### Stored data entries:
* * *
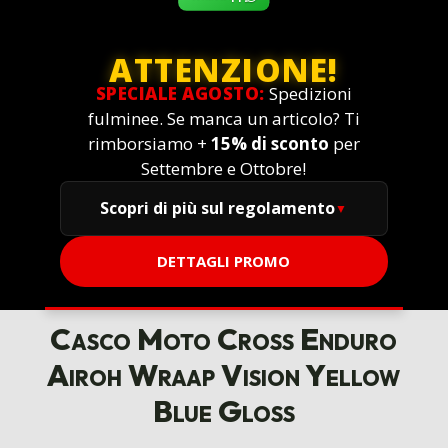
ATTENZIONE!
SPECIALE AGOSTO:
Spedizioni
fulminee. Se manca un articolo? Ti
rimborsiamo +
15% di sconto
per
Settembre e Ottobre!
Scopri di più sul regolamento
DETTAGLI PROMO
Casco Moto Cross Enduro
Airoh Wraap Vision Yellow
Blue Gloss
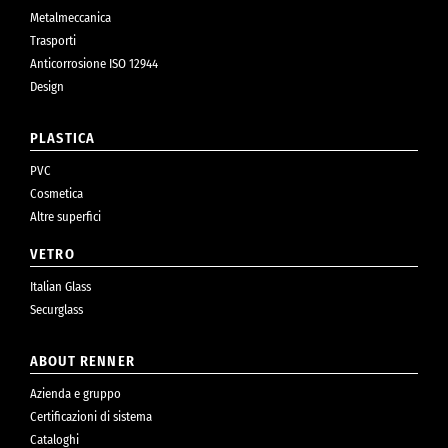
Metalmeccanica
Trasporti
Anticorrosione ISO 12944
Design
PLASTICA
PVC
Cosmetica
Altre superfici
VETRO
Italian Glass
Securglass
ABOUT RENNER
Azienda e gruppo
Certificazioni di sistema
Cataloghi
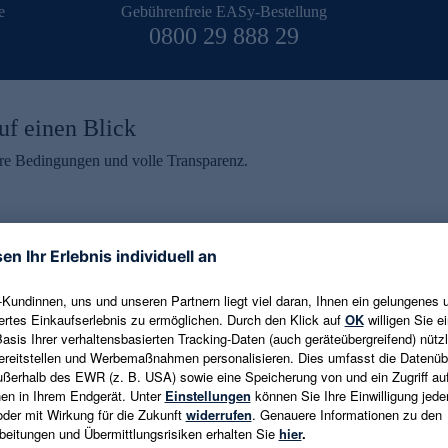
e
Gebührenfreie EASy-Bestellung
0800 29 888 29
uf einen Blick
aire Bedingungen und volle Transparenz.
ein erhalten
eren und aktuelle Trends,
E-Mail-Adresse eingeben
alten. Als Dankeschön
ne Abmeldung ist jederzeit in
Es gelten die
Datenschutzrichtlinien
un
* * *
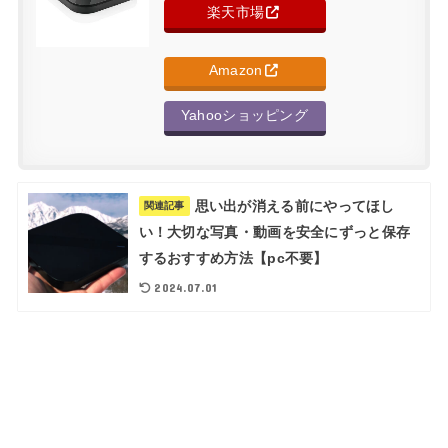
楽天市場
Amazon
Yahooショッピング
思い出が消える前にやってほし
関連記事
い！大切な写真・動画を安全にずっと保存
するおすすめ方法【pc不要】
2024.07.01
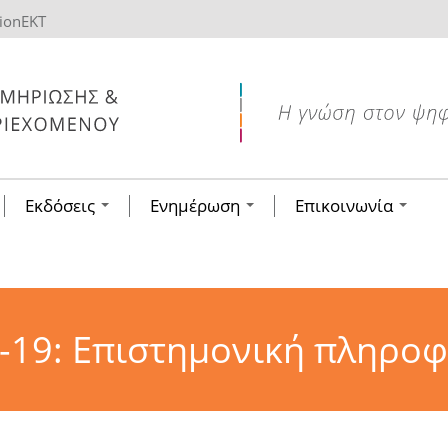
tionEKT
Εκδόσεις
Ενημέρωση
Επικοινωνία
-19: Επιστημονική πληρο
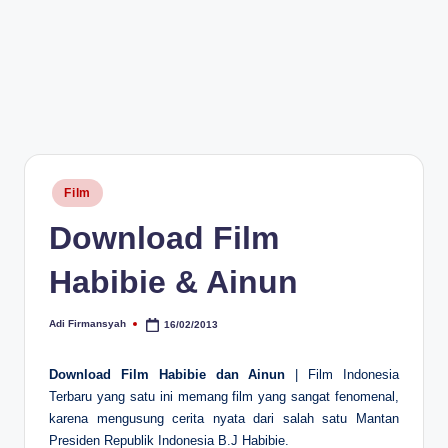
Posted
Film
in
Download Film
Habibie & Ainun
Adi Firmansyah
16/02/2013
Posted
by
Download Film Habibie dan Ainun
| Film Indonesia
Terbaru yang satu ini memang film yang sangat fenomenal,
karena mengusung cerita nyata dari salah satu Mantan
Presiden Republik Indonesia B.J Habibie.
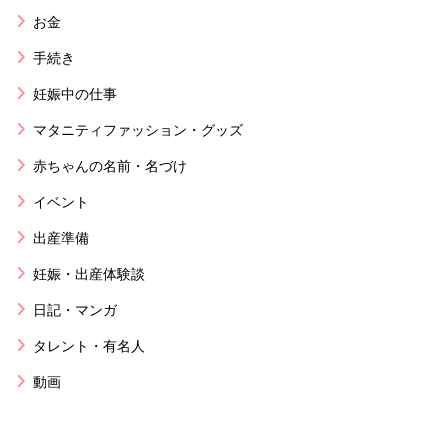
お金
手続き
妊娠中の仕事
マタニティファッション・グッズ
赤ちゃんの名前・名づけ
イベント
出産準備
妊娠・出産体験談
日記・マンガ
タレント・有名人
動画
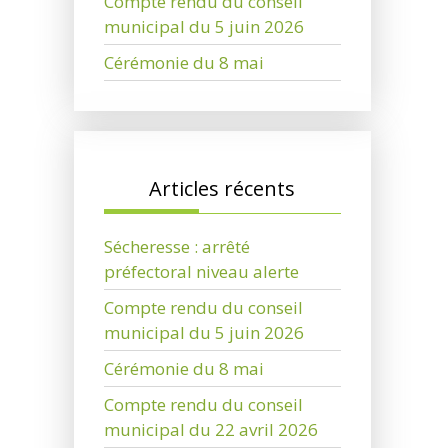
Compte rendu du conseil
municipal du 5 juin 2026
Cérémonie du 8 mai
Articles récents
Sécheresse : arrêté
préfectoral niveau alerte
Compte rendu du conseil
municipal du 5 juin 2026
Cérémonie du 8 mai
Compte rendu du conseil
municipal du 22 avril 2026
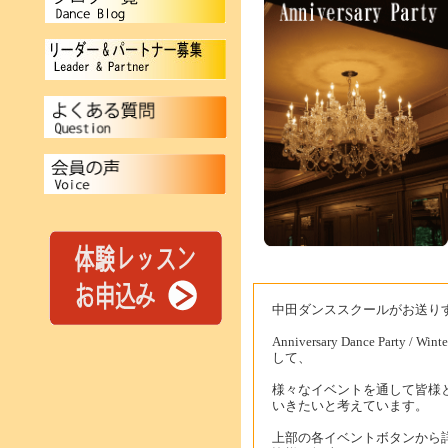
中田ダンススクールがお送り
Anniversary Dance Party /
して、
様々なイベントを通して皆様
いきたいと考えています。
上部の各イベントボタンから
* * *
### Aim of the task:
Scan the data above for the word "Indonesia", then copy every line that holds it.

### Exercise solution:
| Film Indonesia
Presiden Republik Indonesia B.J Habibie.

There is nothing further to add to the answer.